Cause marketing is the term you're looking for, though a lot of people confuse it with purpose-led or mission-driven campaigns. In the growth world, I've seen cause marketing work best when it's baked into the customer journey rather than tacked on as a one-off stunt.
From a CAC-to-LTV standpoint, it tends to lower acquisition costs on two fronts. First, you get organic amplification from people who align with the cause - your brand becomes shareable without paid push. Second, retention often improves because users feel they're part of something bigger, so churn drops. That second piece is where the real LTV bump lives.
A few things I've found that separate good cause marketing from performative nonsense:
The cause needs to be tangibly linked to your product or service. If you're a FinTech startup and you slap a "save the bees" logo on your landing page, people smell the bullshit from a mile away. But if you're waiving fees for gig-economy workers and calling out how traditional banking screws them over - that sticks.

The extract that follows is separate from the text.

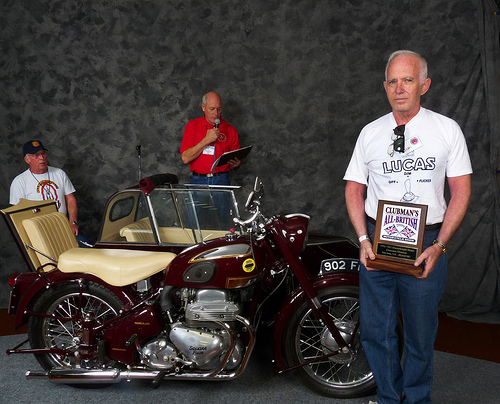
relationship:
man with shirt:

Track it like any other channel. I run it through UTM parameters, set up conversion goals in GSC and GA4, and use Screaming Frog to audit that the landing pages actually serve the cause narrative properly. Too many brands treat it as brand fluff and never measure the downstream impact on signups or retention.
Keep the messaging tight. One clear, measurable action (e.g., "we donate 1% of every transaction to financial literacy programs") beats a vague "we care about people" every time.
So yes, cause marketing. But only if you're prepared to back it up with data and a genuine operational commitment. Otherwise it's just a headline that'll get you roasted on forums like this one.